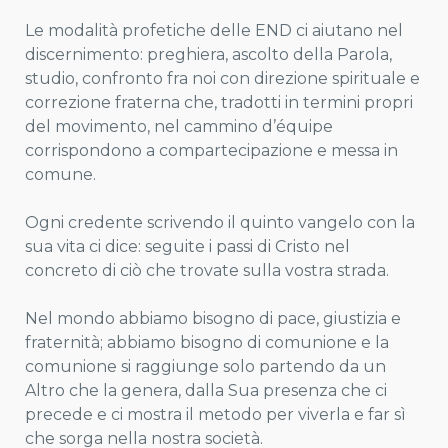
Le modalità profetiche delle END ci aiutano nel
discernimento: preghiera, ascolto della Parola,
studio, confronto fra noi con direzione spirituale e
correzione fraterna che, tradotti in termini propri
del movimento, nel cammino d’équipe
corrispondono a compartecipazione e messa in
comune.
Ogni credente scrivendo il quinto vangelo con la
sua vita ci dice: seguite i passi di Cristo nel
concreto di ciò che trovate sulla vostra strada.
Nel mondo abbiamo bisogno di pace, giustizia e
fraternità; abbiamo bisogno di comunione e la
comunione si raggiunge solo partendo da un
Altro che la genera, dalla Sua presenza che ci
precede e ci mostra il metodo per viverla e far sì
che sorga nella nostra società.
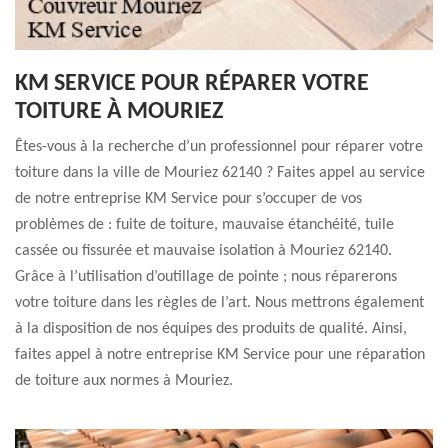
KM SERVICE POUR RÉPARER VOTRE
TOITURE À MOURIEZ
Êtes-vous à la recherche d’un professionnel pour réparer votre
toiture dans la ville de Mouriez 62140 ? Faites appel au service
de notre entreprise KM Service pour s’occuper de vos
problèmes de : fuite de toiture, mauvaise étanchéité, tuile
cassée ou fissurée et mauvaise isolation à Mouriez 62140.
Grâce à l’utilisation d’outillage de pointe ; nous réparerons
votre toiture dans les règles de l’art. Nous mettrons également
à la disposition de nos équipes des produits de qualité. Ainsi,
faites appel à notre entreprise KM Service pour une réparation
de toiture aux normes à Mouriez.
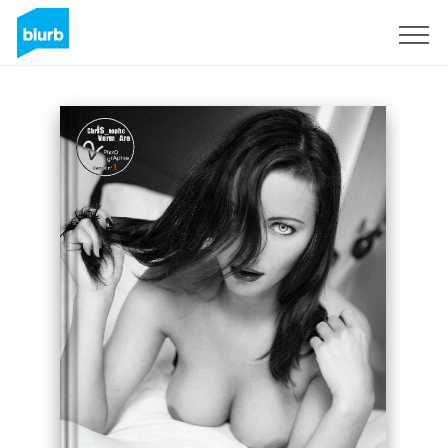
Registrati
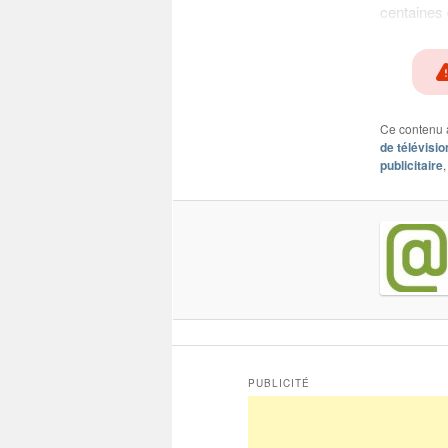
centaines 
Ce contenu 
de télévisio
publicitaire
PUBLICITÉ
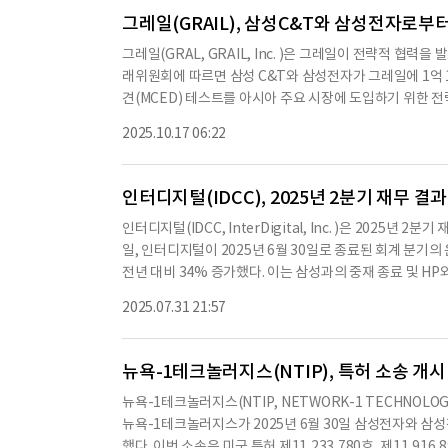
조정 EBITDA는 240만 달러에 달한다. 2024년 3분기 EB
그레일(GRAIL), 삼성C&T와 삼성전자로부터
50만 달러이며, 부채는 없고, 회사의 신용 시설에서 최대 2
그레일(GRAL, GRAIL, Inc. )은 그레일이 전략적 협
달러에 달한다.하트행크스는 2025년 6월 24일 텍사스 캐
래위원회에 따르면 삼성 C&T와 삼성전자가 그레일에 1억 1
고, 현재 신용 한도에서 최대 1000만 달러의 용량 증가를 요
견(MCED) 테스트를 아시아 주요 시장에 도입하기 위한 
러로, 2024년 같은 기간 1억 3810만 달러와 비교된다. 운영
Galleri의 상용화를 주도하며, 일본과 싱가포르로의 확장
손실은 300만 달러(희석주당 0.41 달러)로, 2024년 279
2025.10.17 06:22
영 협력도 탐색할 예정이다. 2025년 10월 16일, 서울과 멘
비교된다.하트행크스의 고객 관리 부문은 삼성 전자 아메리
인터디지털(IDCC), 2025년 2분기 재무 결
인터디지털(IDCC, InterDigital, Inc. )은 2025
일, 인터디지털이 2025년 6월 30일로 종료된 회계 분기의
전년 대비 34% 증가했다. 이는 삼성과의 중재 종료 및 H
전년 대비 65% 증가했으며, 희석 주당순이익(EPS)은 5.3
2025.07.31 21:57
했으며, 조정된 EBITDA는 236.7백만 달러로 50% 
한 가장 큰 라이선스로, 총 계약 가치는 10억 달러 이상이며
달러로, 이전 계약보다 67% 증가했다.또한, HP와의 계약
뉴욕-1테크놀러지스(NTIP), 특허 소송 개시
으로, 이번 분기에는 44백만 달러의 수익이 인식됐다.202
뉴욕-1테크놀러지스(NTIP, NETWORK-1 TECHNOLO
며, 조정된 EBITDA는 551백만 달러에서 569백만 달
뉴욕-1테크놀러지스가 2025년 6월 30일 삼성전자와 삼
반환했으며, 현금 잔고는 937백만 달러에 달한다.현재 인
했다. 이번 소송은 미국 특허 제11,233,780호, 제11,916,893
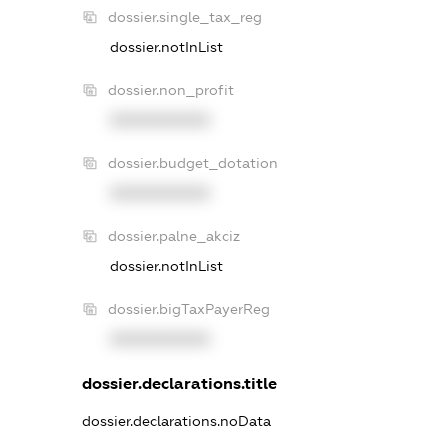
dossier.single_tax_reg
dossier.notInList
dossier.non_profit
XXXXXXXXXX
dossier.budget_dotation
XXXXXXXXXX
dossier.palne_akciz
dossier.notInList
dossier.bigTaxPayerReg
XXXXXXXXXX
dossier.declarations.title
dossier.declarations.noData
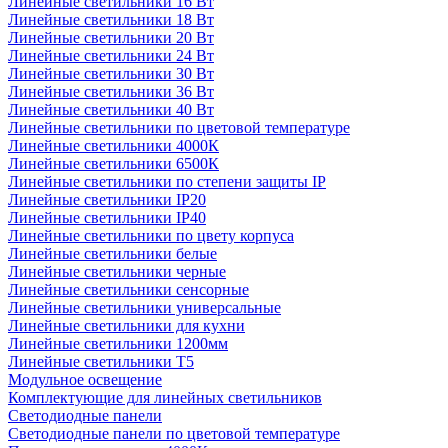
Линейные светильники 16 Вт
Линейные светильники 18 Вт
Линейные светильники 20 Вт
Линейные светильники 24 Вт
Линейные светильники 30 Вт
Линейные светильники 36 Вт
Линейные светильники 40 Вт
Линейные светильники по цветовой температуре
Линейные светильники 4000К
Линейные светильники 6500К
Линейные светильники по степени защиты IP
Линейные светильники IP20
Линейные светильники IP40
Линейные светильники по цвету корпуса
Линейные светильники белые
Линейные светильники черные
Линейные светильники сенсорные
Линейные светильники универсальные
Линейные светильники для кухни
Линейные светильники 1200мм
Линейные светильники Т5
Модульное освещение
Комплектующие для линейных светильников
Светодиодные панели
Светодиодные панели по цветовой температуре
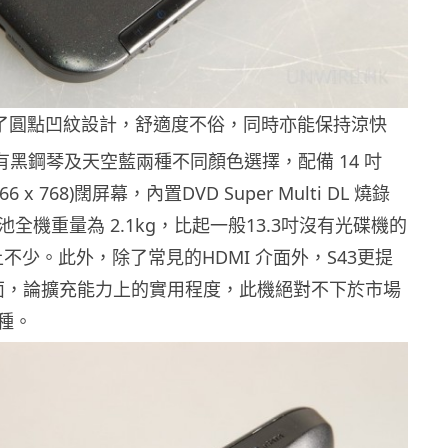
 加入了圓點凹紋設計，舒適度不俗，同時亦能保持涼快
43擁有黑鋼琴及天空藍兩種不同顏色選擇，配備 14 吋
366 x 768)闊屏幕，內置DVD Super Multi DL 燒錄
電池全機重量為 2.1kg，比起一般13.3吋沒有光碟機的
上不少。此外，除了常見的HDMI 介面外，S43更提
A介面，論擴充能力上的實用程度，此機絕對不下於市場
機種。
==*==
▶ [Assignment]: Copy every line of the records above that holds the word "mauvaise".

▶ [Response box]:
problèmes de : fuite de toiture, mauvaise étanchéité, tuile
cassée ou fissurée et mauvaise isolation à Mouriez 62140.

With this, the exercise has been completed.